12.1.09

La educación fisiológica





Las bohemias de la libertad
encontraron su lugar definitivo en el armario del aseo.
Estaba la primera, estaba la segunda.
Aquel hombre de perfil pintado como una proa
sobre una de las cubiertas; en la otra el alma mater con su gorro frigio.
O la patria con su gorro frígido, el muchacho se hacía un lío
de palabras parecidas y olores semejantes
que al final de aquel largo verano terminarían siendo el mismo.
¿Cómo llegaron hasta allí los símbolos del cambio?
Parece que todos los elementos telúricos se pusieron de acuerdo
y en el silencio incomentable tomaron vida,
y ellos solos fueron desplazándose hasta hallar dentro del espacio cerrado
la oscuridad suficientemente grata
para ir soltando su podredumbre de bicho muerto.
El muchacho las oreaba cada vez que tenía tiempo.
La mirada fija de aquella mujer que yacía muerta en una camilla de la morgue,
o sobre la yerba de un barrio periférico, da igual.
Las uñas arrancadas en una sesión de extrema manicura.
El horror simplón de los locos en Mazorra.
Compartían tiempo y tedio con el cuerpo delator que colgaba del árbol,
los parquímetros apaleados en la capital,
la secuencia de fotos en que Sosa Blanco pierde el sombrero
mientras se desliza paredón abajo
tiznando de grafito bohemio el muro.
Y el soniquete de aquellos días: “¿Qué pasa si Sosa pasa?
Y si Sosa pasa, ¿qué pasa?” repetía el muchacho
sentado en la porcelana blanca.
¡Cuánto ruido de repente sale de aquellas hojas medio húmedas,
casi tan secas para quebrarse al primer roce de un hombre
que ya envejeció de pronto y quedó atrapado en su cuerpo de niño!
Y pasó todo el tiempo de una vez sobre el muchacho,
y él no lo supo hasta mucho después,
hasta que todas las estaciones de una vida real
sustituyeran aquella hierba de un solo tono uniforme y cansino.
Sigue repitiendo sin pensar el soniquete en todas sus casas futuras
—“¿Qué pasa si Sosa pasa?

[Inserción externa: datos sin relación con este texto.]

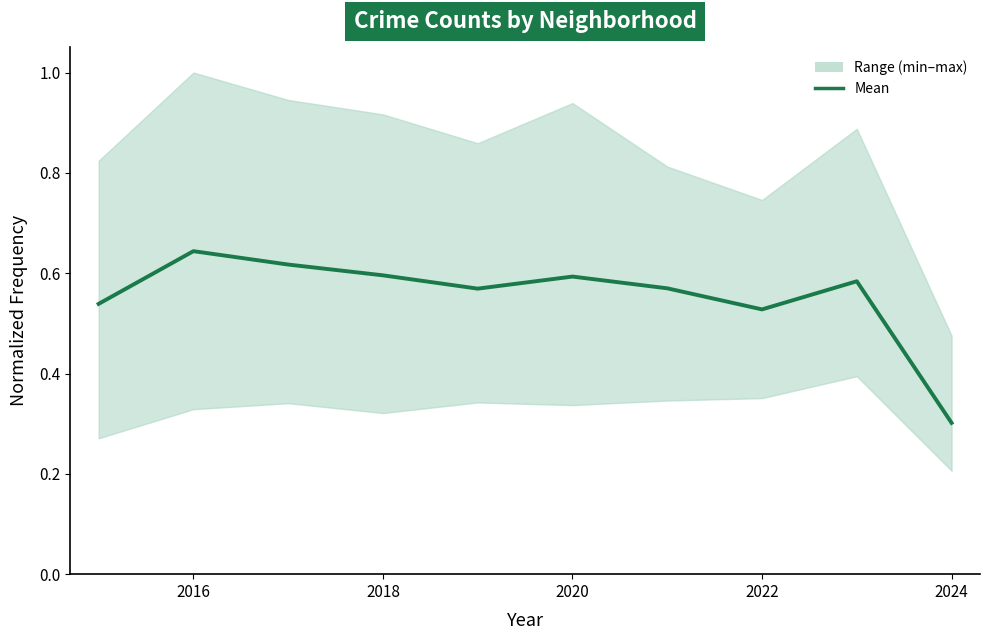

True or false: the data shows 0.3 at 2014.

False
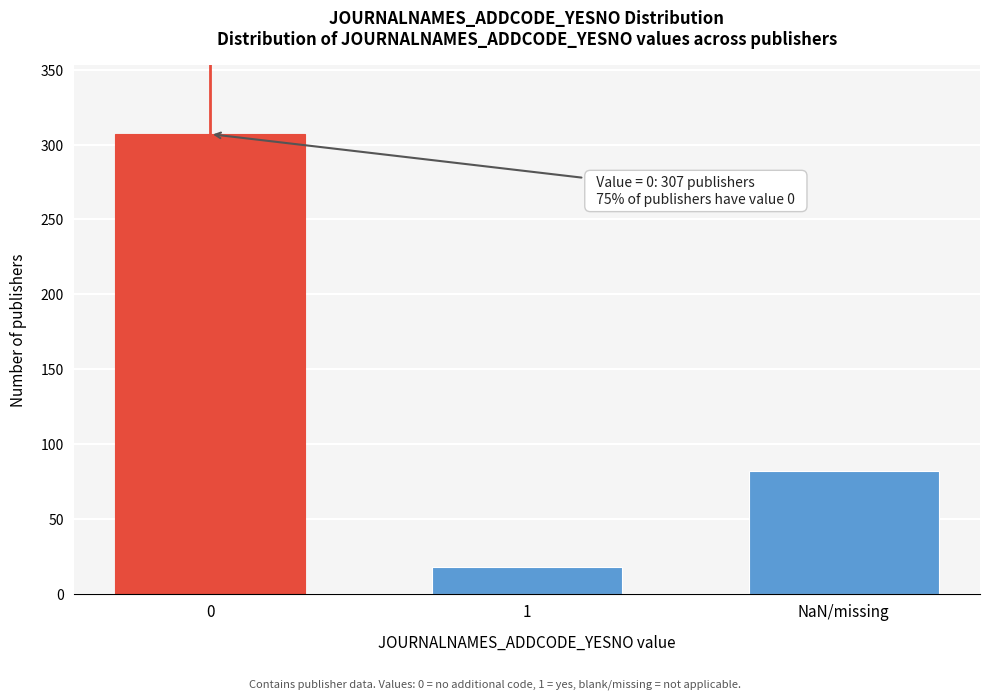

Reading left to right, extract all data points from this chart.

307	18	82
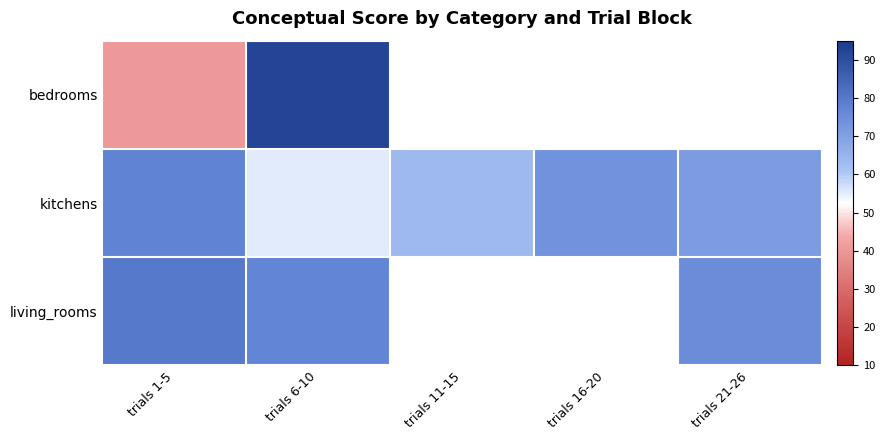

What is the greatest value displayed?

92.1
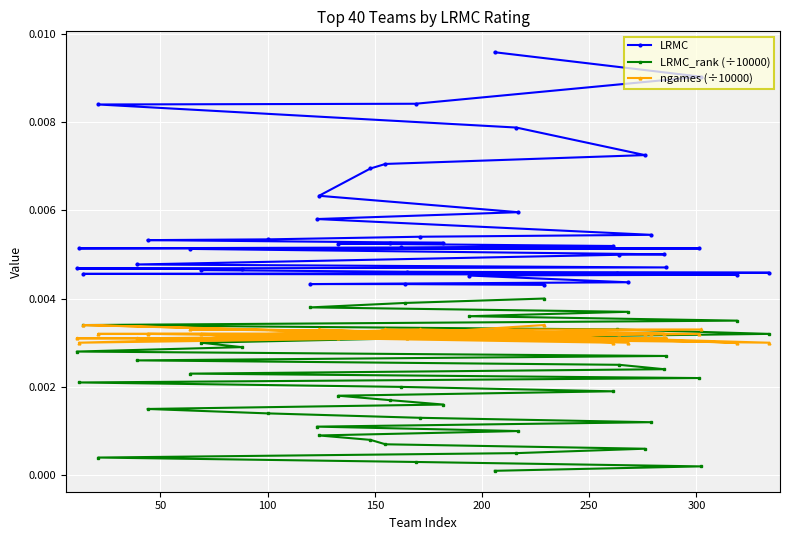

List the series in order of their peak value, lowest first.

ngames (÷10000), LRMC_rank (÷10000), LRMC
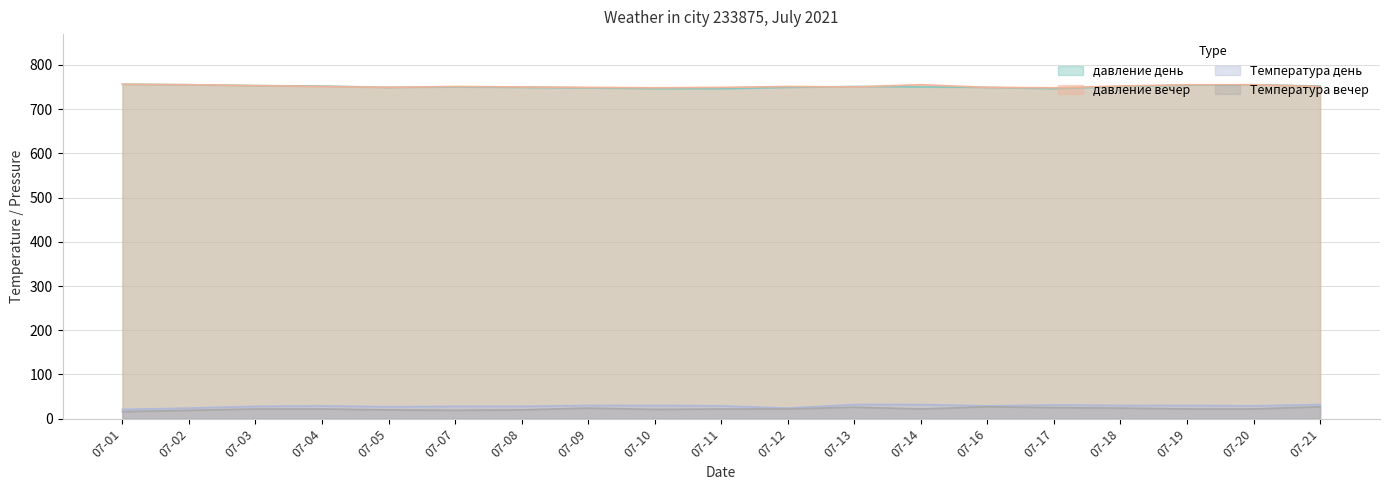

What is the minimum value shown in the chart?

16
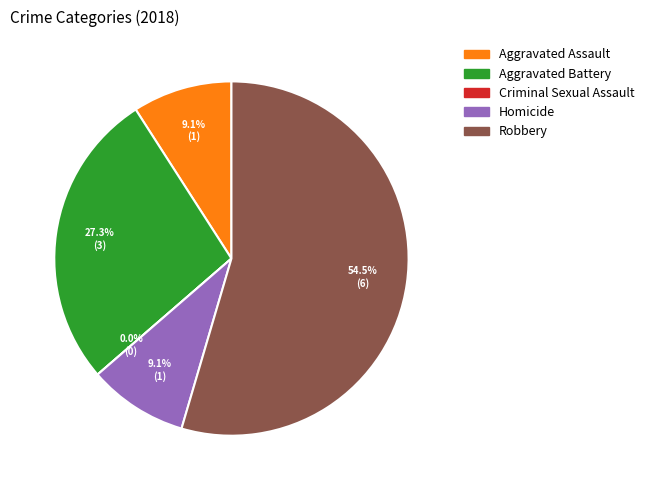

What is the largest slice in the pie chart?

Robbery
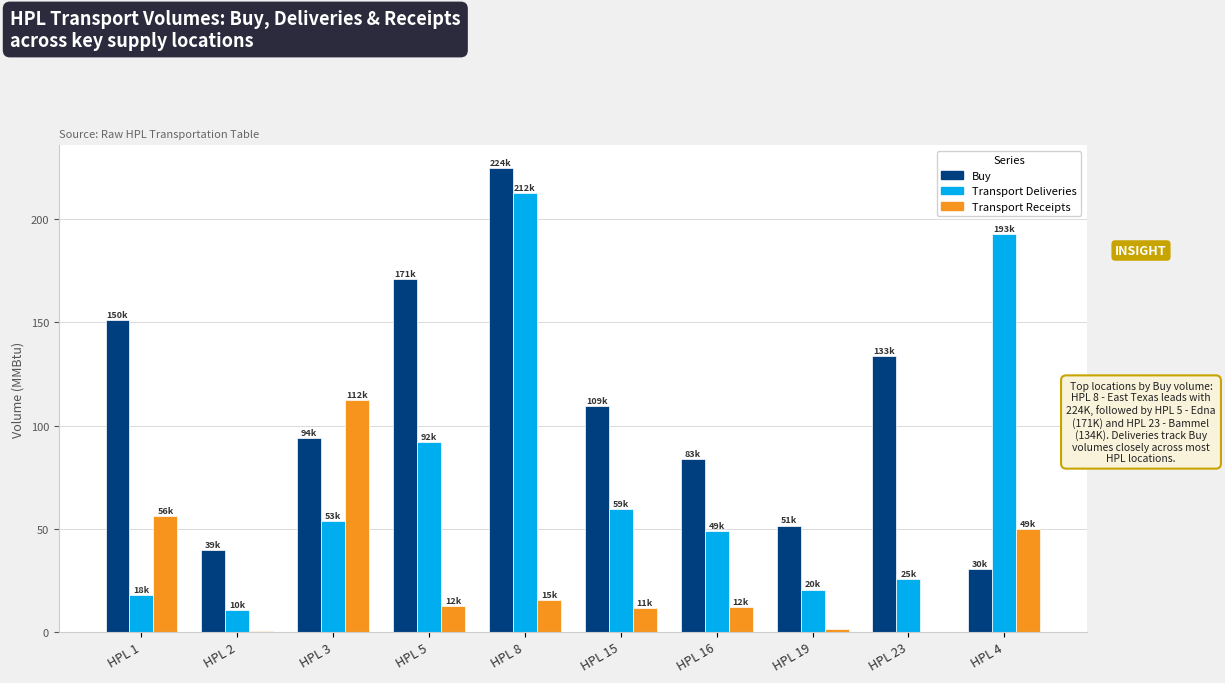

Where is Buy nearest to the value 127?

HPL 23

Y si Sosa pasa, ¿qué pasa?”—
y nunca meditaba qué pasaba y qué tenía que pasar,
pero sea lo que sea pasó, pasó cada vez que él estaba solo en el baño,
pasó y continúa pasando, y ya nadie puede enseñarle
que se estremezca ante el horror o ante la alegría
porque ambas cosas son parte de una misma magia sin encanto.